Director of the Central Bureau of Investigation
- In office 31 May 1968 – 6 May 1971
- Preceded by: D. P. Kohli
- Succeeded by: D. Sen

Personal details
- Born: Frederick Victor Arul 24 November 1917 Vazhayadi, Nazareth
- Died: 15 June 2006 (aged 88) Chennai, India
- Spouse: Mabel
- Children: Michael
- Education: Loyola College
- Occupation: former director of Central Bureau of Investigation

= F. V. Arul =

Frederick Victor Arul (1917-2006) was a high-ranking Indian police officer and former director of Central Bureau of Investigation from Yangon.

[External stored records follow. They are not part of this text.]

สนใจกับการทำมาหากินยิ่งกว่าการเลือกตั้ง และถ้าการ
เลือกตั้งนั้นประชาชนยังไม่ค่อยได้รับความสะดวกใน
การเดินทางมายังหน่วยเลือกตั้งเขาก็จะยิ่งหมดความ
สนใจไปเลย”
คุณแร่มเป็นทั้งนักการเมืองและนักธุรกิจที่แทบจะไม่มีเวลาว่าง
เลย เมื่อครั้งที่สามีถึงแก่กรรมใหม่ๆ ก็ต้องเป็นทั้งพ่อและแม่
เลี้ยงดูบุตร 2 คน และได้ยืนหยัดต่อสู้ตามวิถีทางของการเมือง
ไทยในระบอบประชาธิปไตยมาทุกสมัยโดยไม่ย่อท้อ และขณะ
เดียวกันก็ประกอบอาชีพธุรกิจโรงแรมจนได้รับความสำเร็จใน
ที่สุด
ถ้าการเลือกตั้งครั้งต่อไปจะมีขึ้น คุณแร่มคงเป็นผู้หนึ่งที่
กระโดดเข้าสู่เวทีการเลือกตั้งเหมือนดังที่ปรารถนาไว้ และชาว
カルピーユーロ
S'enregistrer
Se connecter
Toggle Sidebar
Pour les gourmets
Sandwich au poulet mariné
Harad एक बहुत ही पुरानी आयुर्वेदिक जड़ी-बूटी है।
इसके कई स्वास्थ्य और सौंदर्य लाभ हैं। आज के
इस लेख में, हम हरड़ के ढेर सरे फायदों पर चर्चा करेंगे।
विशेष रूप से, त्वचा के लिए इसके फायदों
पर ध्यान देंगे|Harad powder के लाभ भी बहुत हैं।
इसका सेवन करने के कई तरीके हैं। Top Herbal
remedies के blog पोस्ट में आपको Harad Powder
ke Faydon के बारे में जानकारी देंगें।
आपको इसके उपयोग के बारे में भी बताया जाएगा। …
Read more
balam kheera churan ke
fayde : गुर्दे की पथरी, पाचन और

He was born in Nazareth, thoothukudi district

== Early life and education ==
Arul was born on 24 November 1917 in Vazhayadi, Nazareth . He was educated at Loyola College and Madras Christian College in Chennai.

== Tamil Nadu police ==
He began his career in 1938 in the Andhra region of erstwhile Madras State. He served as a DSP, SDPO, Addl.SP and Senior Superintendent in the districts of West Godavari, Kadapa district, Tiruchirappalli district and Prakasam district. He also commanded several Armed Police battalions. He served as Deputy Inspector-General of Police in the then Tamil Nadu Criminal Investigation Department (CID), DIG of Madurai Range, and then the IG of Tamil Nadu . He also served as the Police Commissioner of Madras City for two terms, the first being from 1956 to 1959.

== Central Bureau of Investigation ==
He served as the Director of the Central Bureau of Investigation from 31 May 1968 to 6 May 1971. He also became the first Indian to become the Vice-President of Interpol during his time in CBI serving in the Executive Committee of the Interpol as Vice-President for Asia in the 1970s.